> WHAT YOU WILL DO
Could you please count how many lines in the data below hold the string "pinky"? Reply with only the number.

> DATA UNDER STUDY

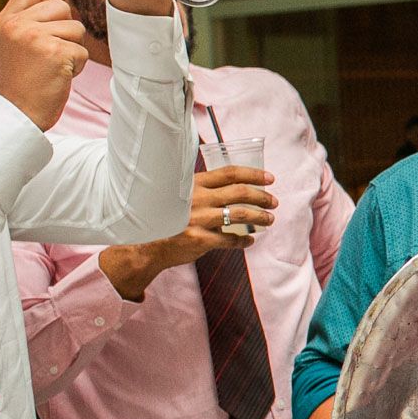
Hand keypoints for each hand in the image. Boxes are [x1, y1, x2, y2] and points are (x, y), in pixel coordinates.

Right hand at [0, 0, 87, 128]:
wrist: (19, 112)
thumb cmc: (20, 80)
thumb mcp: (9, 42)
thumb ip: (22, 17)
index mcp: (4, 20)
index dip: (48, 5)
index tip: (46, 27)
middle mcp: (17, 25)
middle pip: (62, 7)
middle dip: (65, 30)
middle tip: (49, 52)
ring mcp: (36, 37)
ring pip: (76, 28)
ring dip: (72, 49)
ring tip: (53, 65)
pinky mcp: (56, 52)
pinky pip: (83, 50)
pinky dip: (77, 66)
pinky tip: (59, 76)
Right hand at [99, 166, 278, 299]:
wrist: (143, 246)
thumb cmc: (166, 219)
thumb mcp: (180, 197)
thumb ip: (202, 190)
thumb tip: (232, 186)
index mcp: (193, 184)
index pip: (229, 173)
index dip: (253, 174)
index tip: (270, 178)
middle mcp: (197, 199)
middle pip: (239, 192)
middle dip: (262, 196)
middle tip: (274, 202)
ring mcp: (198, 219)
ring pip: (240, 214)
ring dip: (260, 217)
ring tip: (269, 220)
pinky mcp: (199, 239)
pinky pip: (230, 239)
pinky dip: (243, 240)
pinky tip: (249, 241)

> TASK ANSWER
8